Putting joystick before the verb is thus breaking two rules. First, part of the subject is not after the verb, yet many people don't consider this bad at all, because they understand the word joystick as a grouping mechanism. But that breaks the second implicit rule of prefixes, and that is that they should be short. Why did we choose al? Because it's a prefix, everybody is going to have to deal with it, and everybody will know that 'al_' actually stands for 'allegro_'.

Now, joystick? Why not joy? or j, much shorter:

 alj_get_axis_value
 alj_is_button_down

While tempting to most of us lazy guys, this is really BAD. You should be getting it by know, but just try to pronounce that aloud: no way to pronounce 'alj' together, unless you say 'al_joystick' or 'allegro_joystick'... which shows that it's a bad prefix.

Besides, if you are building a library and need to start sub grouping it's functions, you should really consider splitting that functional group, maybe you are trying to force it somewhere where it doesn't belong?

The final reasoning: if Allegro really needs to start using 'al_something', it means that it's too big and should be split in different libraries. Other than that, verb+subject is the only coherent solution to all the previous reasonings.

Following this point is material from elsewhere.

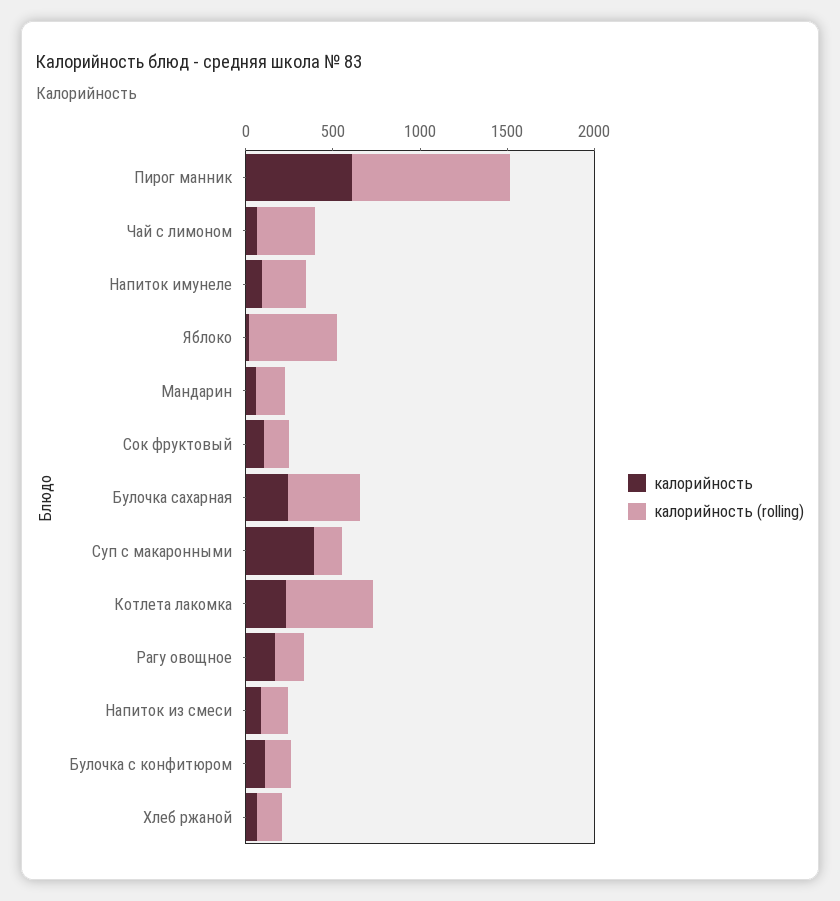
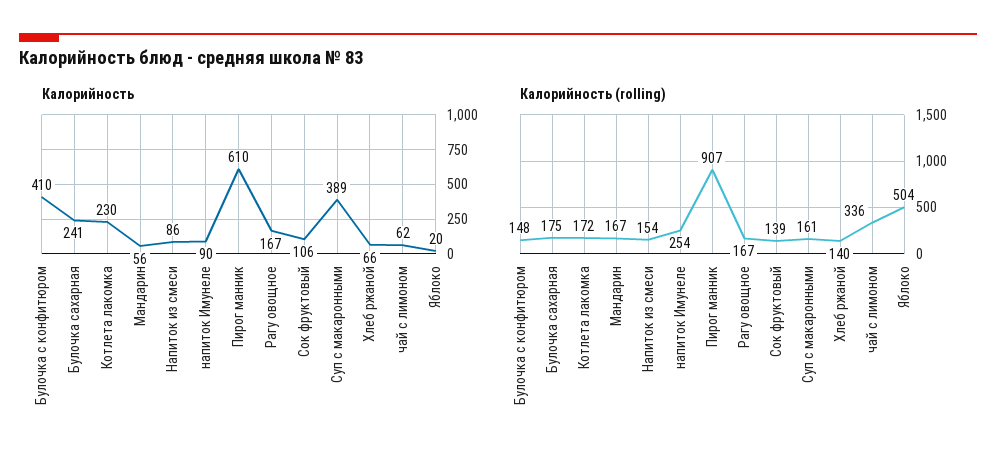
калорийность (rolling), Булочка сахарная: 400 -> 175
калорийность (rolling), Котлета лакомка: 500 -> 172
калорийность, Булочка с конфитюром: 100 -> 410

I wish I could say more about favoring verb+subject, but, the fact is that I don't find any reason why subject+verb would be better, and I don't know of an API using this weird convention heavily, so I will leave this for another time if somebody comes up with a real reason (other than alphabetically grouping).

Conclusion

This is the end. Hopefully you are switching now to lower case and underscore style for your code, or you have learned some good points in defending your style. You might wonder why every once and there I say things like "human language", "natural", "common sense". That's partly because I've read the book "The design of everyday things", formerly known as "The psychology of everyday things". This book doesn't talk about API design, but it does about objects' physical design, and most of the principles are perfect to decide which API style is better. One of the conclusions you learn from the book is that if your everyday design needs an instruction manual, even as tiny as the word "pull/push" written on a door, it means that it's not good, because it requires exterior learned knowledge to be used correctly. A recommended read, for all engineers, of every field.

Anyway, the goal of this document is to point out that while most styles are a propagation of what people have been exposed to while learning programming, for Allegro to have the perfect API you only need to analyze every function name, every global variable to discover that there is always a logical design decision. It's boring, it's tedious, but it will hopefully avoid another API rewrite for more than the eight years Allegro has been alive and kicking so far. This means that at least once before the final release, all the involved developers and any voluntaries should revise _each_ API entry exported by Allegro, judge it's design and purpose in it's use context, and correct if necessary.

I don't consider myself a developer, since I rarely contribute code, but I will happily join in the flame fest of criticizing others (as I always do). Muahahahaha... bring it on!